October 15, 2016 at 7:30 am

Britain said yesterday that it plans to put forward a draft United Nations Security Council resolution calling for an immediate truce in Yemen and a resumption of peace talks.

The 15-member body this week failed to agree on a statement condemning an 8 October airstrike that killed some 140 people. Russia dismissed the statement as too vague and diplomats said Moscow refused to engage any further on it.

“Sadly the Yemen statement is dead,” Britain’s UN Ambassador Matthew Rycroft told reporters. Council statements must be agreed by consensus.

“We have decided instead to put forward a draft Security Council resolution on Yemen calling for an immediate cessation of hostilities and a resumption of the political process,” he said. “We will be circulating that to council colleagues in the coming days.
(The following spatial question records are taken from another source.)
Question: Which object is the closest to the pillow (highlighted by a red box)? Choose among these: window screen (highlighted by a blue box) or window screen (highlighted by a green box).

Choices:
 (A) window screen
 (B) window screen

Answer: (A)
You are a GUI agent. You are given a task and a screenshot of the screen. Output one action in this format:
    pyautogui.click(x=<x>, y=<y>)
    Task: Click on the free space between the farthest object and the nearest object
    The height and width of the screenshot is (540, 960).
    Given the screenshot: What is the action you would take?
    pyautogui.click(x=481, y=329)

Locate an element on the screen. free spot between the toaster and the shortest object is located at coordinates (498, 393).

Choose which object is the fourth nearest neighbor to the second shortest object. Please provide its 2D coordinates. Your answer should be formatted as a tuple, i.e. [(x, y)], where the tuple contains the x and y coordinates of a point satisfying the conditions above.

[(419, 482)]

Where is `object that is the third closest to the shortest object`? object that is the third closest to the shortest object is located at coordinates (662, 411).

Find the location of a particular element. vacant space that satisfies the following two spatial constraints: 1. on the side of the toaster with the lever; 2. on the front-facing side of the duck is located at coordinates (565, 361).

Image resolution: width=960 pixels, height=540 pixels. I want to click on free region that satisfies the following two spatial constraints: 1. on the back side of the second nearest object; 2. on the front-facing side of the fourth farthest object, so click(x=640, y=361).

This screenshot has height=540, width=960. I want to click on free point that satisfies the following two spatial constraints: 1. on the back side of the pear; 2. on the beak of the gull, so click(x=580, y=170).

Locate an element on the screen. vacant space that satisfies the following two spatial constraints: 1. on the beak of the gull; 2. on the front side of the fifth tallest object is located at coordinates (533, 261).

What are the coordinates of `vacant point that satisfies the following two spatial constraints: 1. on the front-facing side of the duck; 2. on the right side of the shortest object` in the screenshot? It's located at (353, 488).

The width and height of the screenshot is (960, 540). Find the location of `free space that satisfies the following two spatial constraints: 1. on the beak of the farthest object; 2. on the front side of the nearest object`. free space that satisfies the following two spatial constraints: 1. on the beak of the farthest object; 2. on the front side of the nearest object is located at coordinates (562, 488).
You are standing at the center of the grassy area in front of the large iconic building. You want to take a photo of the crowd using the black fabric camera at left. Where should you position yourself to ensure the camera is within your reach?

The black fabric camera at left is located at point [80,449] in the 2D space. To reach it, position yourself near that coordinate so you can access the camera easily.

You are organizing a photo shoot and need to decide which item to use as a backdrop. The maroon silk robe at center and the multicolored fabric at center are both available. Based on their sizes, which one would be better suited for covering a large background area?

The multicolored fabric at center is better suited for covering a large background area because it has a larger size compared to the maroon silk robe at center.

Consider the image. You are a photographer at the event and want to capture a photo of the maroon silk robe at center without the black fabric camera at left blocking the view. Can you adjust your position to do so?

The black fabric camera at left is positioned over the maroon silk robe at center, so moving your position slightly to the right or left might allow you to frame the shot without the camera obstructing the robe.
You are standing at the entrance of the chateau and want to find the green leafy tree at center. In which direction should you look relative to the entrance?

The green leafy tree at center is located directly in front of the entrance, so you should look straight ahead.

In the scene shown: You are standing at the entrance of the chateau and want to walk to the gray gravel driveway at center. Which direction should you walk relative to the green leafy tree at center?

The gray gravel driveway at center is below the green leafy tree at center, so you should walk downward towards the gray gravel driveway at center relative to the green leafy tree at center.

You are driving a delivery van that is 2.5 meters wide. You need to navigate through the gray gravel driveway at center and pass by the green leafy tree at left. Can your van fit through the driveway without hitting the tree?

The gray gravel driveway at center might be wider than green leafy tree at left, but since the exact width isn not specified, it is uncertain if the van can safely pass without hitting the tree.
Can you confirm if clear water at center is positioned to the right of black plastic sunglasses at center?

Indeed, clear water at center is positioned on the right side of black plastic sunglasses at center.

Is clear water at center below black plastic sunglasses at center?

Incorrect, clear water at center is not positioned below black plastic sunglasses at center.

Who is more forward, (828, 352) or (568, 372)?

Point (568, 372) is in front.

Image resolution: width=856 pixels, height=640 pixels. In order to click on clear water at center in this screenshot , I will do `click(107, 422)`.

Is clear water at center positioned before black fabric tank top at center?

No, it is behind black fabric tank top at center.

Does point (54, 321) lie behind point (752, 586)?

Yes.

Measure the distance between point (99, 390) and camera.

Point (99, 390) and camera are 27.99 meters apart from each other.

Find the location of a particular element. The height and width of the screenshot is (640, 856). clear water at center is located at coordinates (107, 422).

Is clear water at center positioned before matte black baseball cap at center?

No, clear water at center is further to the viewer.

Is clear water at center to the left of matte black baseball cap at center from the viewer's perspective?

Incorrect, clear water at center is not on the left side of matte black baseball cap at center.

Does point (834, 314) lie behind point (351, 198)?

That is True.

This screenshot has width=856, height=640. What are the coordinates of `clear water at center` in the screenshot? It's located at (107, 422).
A Saudi-led Arab coalition has been fighting Iran-allied Houthi rebels in Yemen since March 2015 to try to restore the internationally backed President Abd Rabbuh Mansur Hadi to power after rebels took over the capital Sanaa, made gains in other provinces and forced Hadi’s government to flee into exile.

Iran’s regional rival Saudi Arabia accuses Tehran of providing support to the Houthis, a charge the Islamic Republic denies.

Fighting in Yemen has intensified since UN-led peace talks in Kuwait ended in August without an agreement. The fighting has been concentrated around Sana’a.

Tensions rose further after Saturday’s airstrike, widely blamed on Saudi warplanes, which ripped through a wake attended by some of Yemen’s top political and security officials, killing 140 people.

The US military launched cruise missiles on Thursday against three coastal radar sites in areas of Yemen controlled by Iran-aligned Houthi forces, after failed missile attacks this week on a US Navy destroyer, US officials said.